Clinical features of vertebral artery dissections presenting with isolated headache or neck pain were investigated, and management was clarified. Forty cases that had only pain at the time of onset, showed neither subarachnoid hemorrhage nor cerebral infarction, and were diagnosed as having vertebral artery dissection by angiography were targeted. In the cases accompanied with aneurysmal dilatation, application of surgical treatment was examined. In other cases, the course was observed by MRA. In the first 18 months, 17 cases were examined. Among them, aneurysmal dilatation was found in 4 cases, and they underwent direct surgery. The other 13 cases were observed: 2 cases showed complete occlusion (at 1.5 months and 5 months, respectively), 3 cases showed no change, and 8 cases showed spontaneous improvement. In the course, neither subarachnoid hemorrhage nor cerebral infarction developed. Therefore, in the last 18 months, observation of the course was attempted as much as possible for the cases, including those of aneurysmal dilatation.
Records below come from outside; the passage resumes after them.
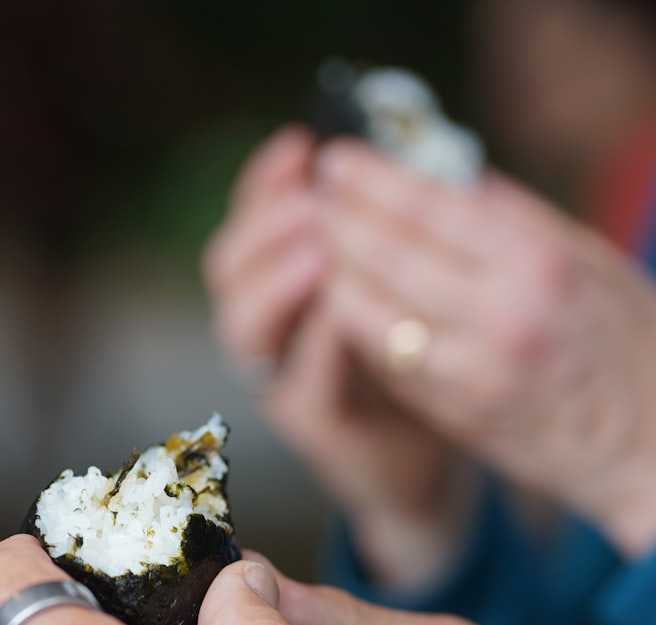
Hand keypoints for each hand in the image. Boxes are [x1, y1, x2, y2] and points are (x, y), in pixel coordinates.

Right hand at [204, 127, 475, 587]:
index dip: (266, 180)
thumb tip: (403, 151)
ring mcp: (279, 377)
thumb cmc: (414, 351)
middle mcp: (266, 327)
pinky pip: (300, 382)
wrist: (427, 451)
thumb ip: (389, 228)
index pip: (250, 217)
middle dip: (266, 223)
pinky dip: (316, 346)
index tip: (303, 143)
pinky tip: (339, 313)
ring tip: (317, 250)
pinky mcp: (310, 423)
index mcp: (280, 280)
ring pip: (243, 327)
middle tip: (310, 198)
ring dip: (277, 282)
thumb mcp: (401, 279)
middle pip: (228, 266)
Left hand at [313, 139, 655, 555]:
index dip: (373, 180)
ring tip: (325, 251)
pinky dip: (362, 327)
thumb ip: (522, 222)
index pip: (431, 207)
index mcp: (542, 267)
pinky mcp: (455, 417)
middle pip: (386, 255)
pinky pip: (387, 362)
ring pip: (369, 315)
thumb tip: (452, 177)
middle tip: (315, 200)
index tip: (339, 161)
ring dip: (336, 276)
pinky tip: (352, 304)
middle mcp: (500, 319)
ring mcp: (471, 375)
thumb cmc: (653, 354)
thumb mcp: (605, 266)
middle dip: (339, 221)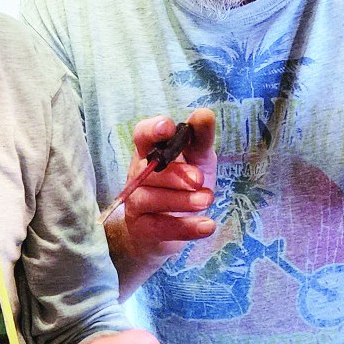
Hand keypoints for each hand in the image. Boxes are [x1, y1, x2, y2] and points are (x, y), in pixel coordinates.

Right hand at [105, 110, 216, 296]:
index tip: (168, 128)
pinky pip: (161, 227)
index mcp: (149, 152)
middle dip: (176, 174)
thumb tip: (204, 114)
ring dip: (182, 201)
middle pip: (149, 171)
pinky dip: (186, 227)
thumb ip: (200, 139)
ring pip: (152, 199)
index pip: (142, 136)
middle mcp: (137, 176)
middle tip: (200, 179)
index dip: (152, 130)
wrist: (167, 229)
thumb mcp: (196, 160)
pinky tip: (207, 225)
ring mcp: (136, 203)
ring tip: (207, 200)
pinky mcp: (142, 229)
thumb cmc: (182, 187)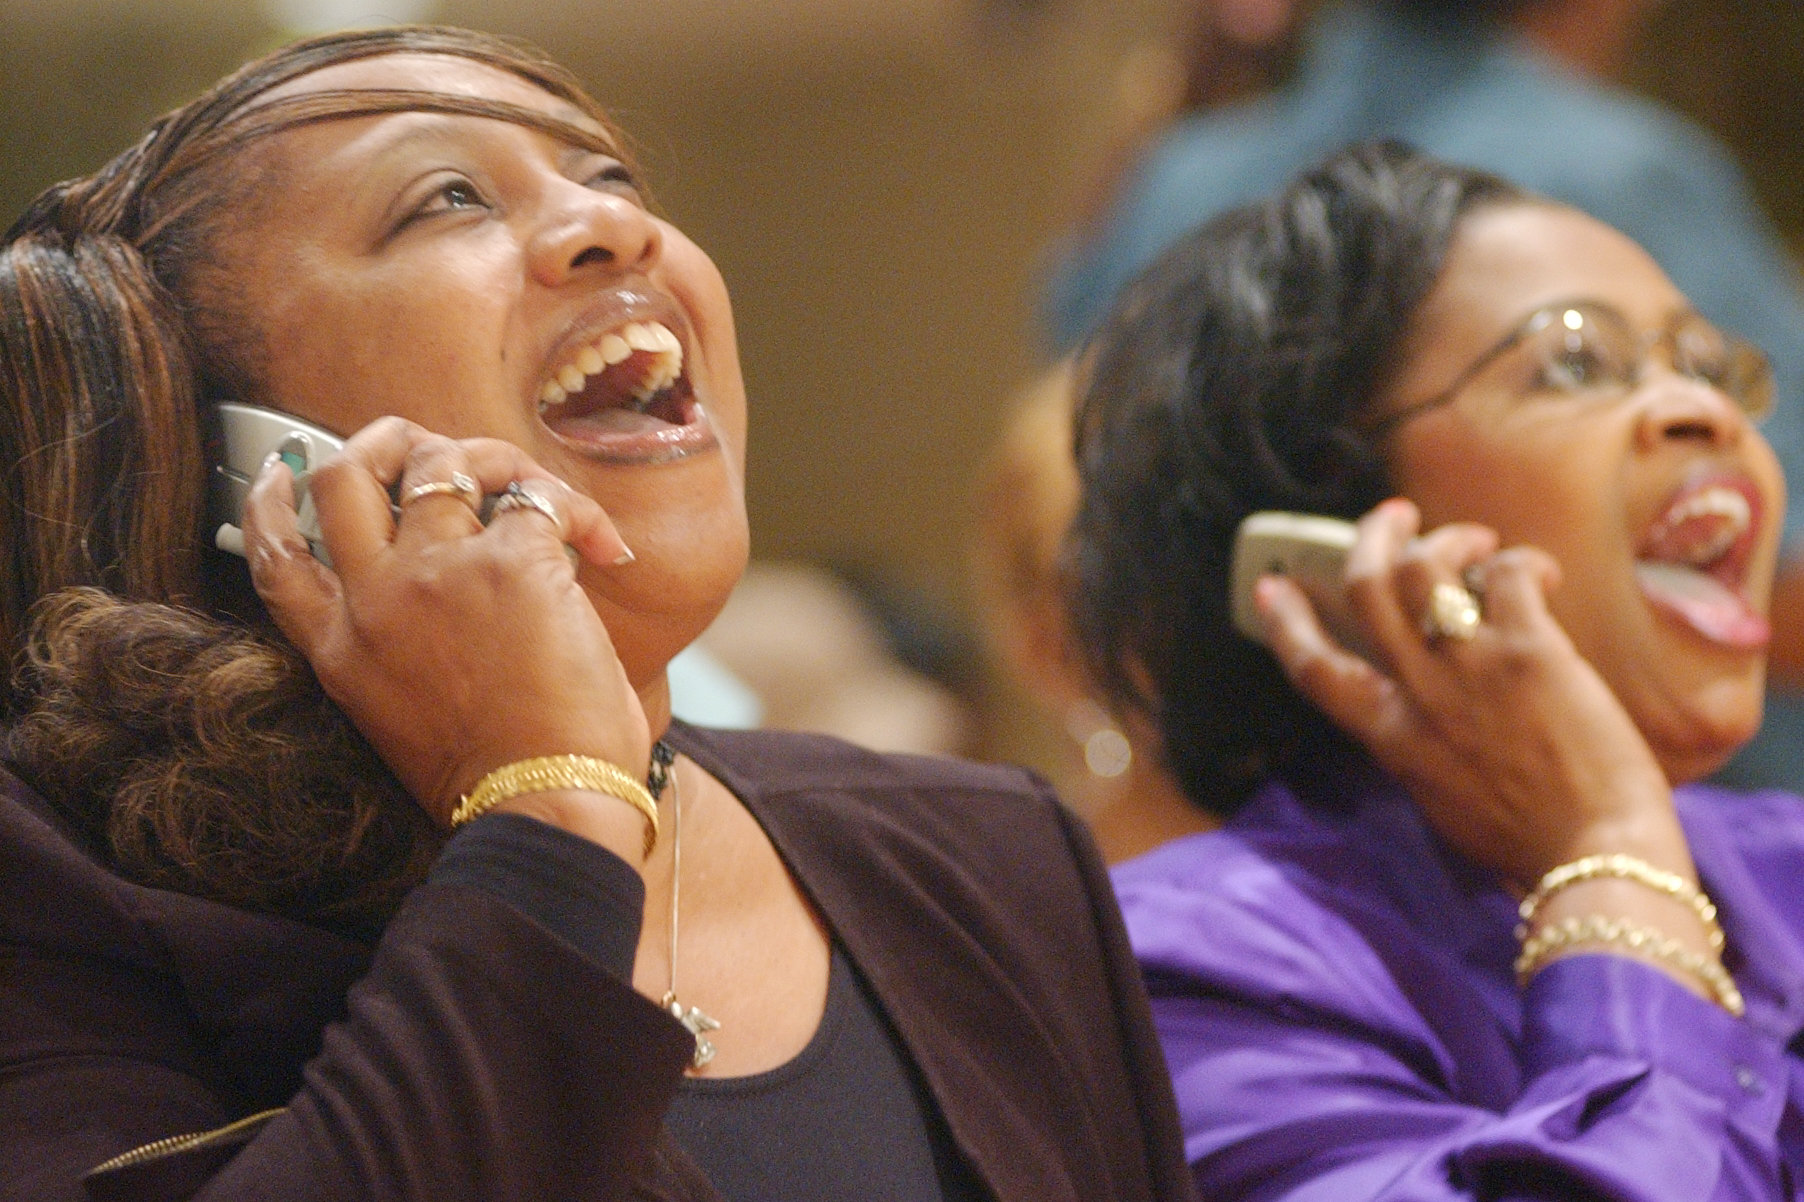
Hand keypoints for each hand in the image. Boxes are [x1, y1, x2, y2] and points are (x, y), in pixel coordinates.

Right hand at [241, 417, 650, 843]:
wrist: (543, 808)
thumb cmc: (500, 784)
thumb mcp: (405, 722)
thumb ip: (403, 651)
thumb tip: (453, 598)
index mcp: (343, 651)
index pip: (278, 556)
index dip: (273, 501)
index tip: (285, 469)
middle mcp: (376, 601)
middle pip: (345, 477)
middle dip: (385, 441)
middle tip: (430, 447)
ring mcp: (438, 573)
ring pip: (444, 463)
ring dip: (494, 460)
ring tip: (534, 490)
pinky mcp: (512, 561)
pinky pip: (539, 497)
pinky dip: (577, 509)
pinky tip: (605, 548)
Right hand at [1256, 498, 1690, 887]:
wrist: (1595, 860)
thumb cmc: (1528, 841)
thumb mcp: (1441, 797)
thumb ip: (1419, 746)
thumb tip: (1420, 708)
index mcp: (1392, 737)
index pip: (1316, 670)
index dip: (1285, 623)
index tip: (1271, 588)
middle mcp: (1420, 695)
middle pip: (1367, 588)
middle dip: (1373, 537)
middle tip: (1393, 517)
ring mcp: (1470, 669)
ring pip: (1425, 566)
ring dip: (1448, 539)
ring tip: (1475, 543)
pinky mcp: (1530, 652)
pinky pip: (1508, 574)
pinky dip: (1522, 562)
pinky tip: (1542, 576)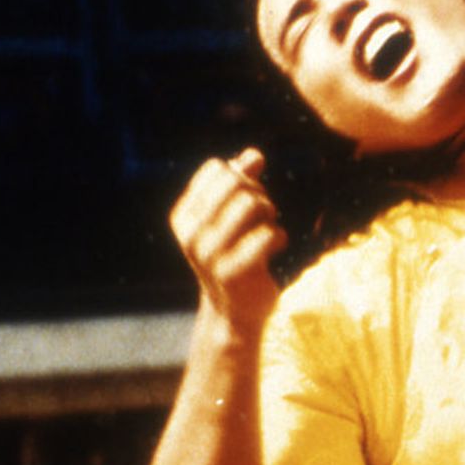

In the period, 23 cases were examined, and aneurysmal dilatation expanded in 2 cases (at 2.5 months and 4 months, respectively). The lesion was obstructed by direct surgery in 1 case and by intravascular treatment in the other. Of the remaining 21 cases, 2 showed no changes in the course by MRA and 19 exhibited spontaneous improvement. In the course, neither subarachnoid hemorrhage nor cerebral infarction developed in any case. For the treatment of vertebral artery dissection presenting with only pain, observation of the course by MRA was effective. Changes occurred in the lesions within several months after onset, and spontaneous improvement occurred in many cases.
Therefore, observation of the course is basically sufficient for management. When aneurysmal dilatation is expanded in the course, direct surgery or intravascular treatment is recommended.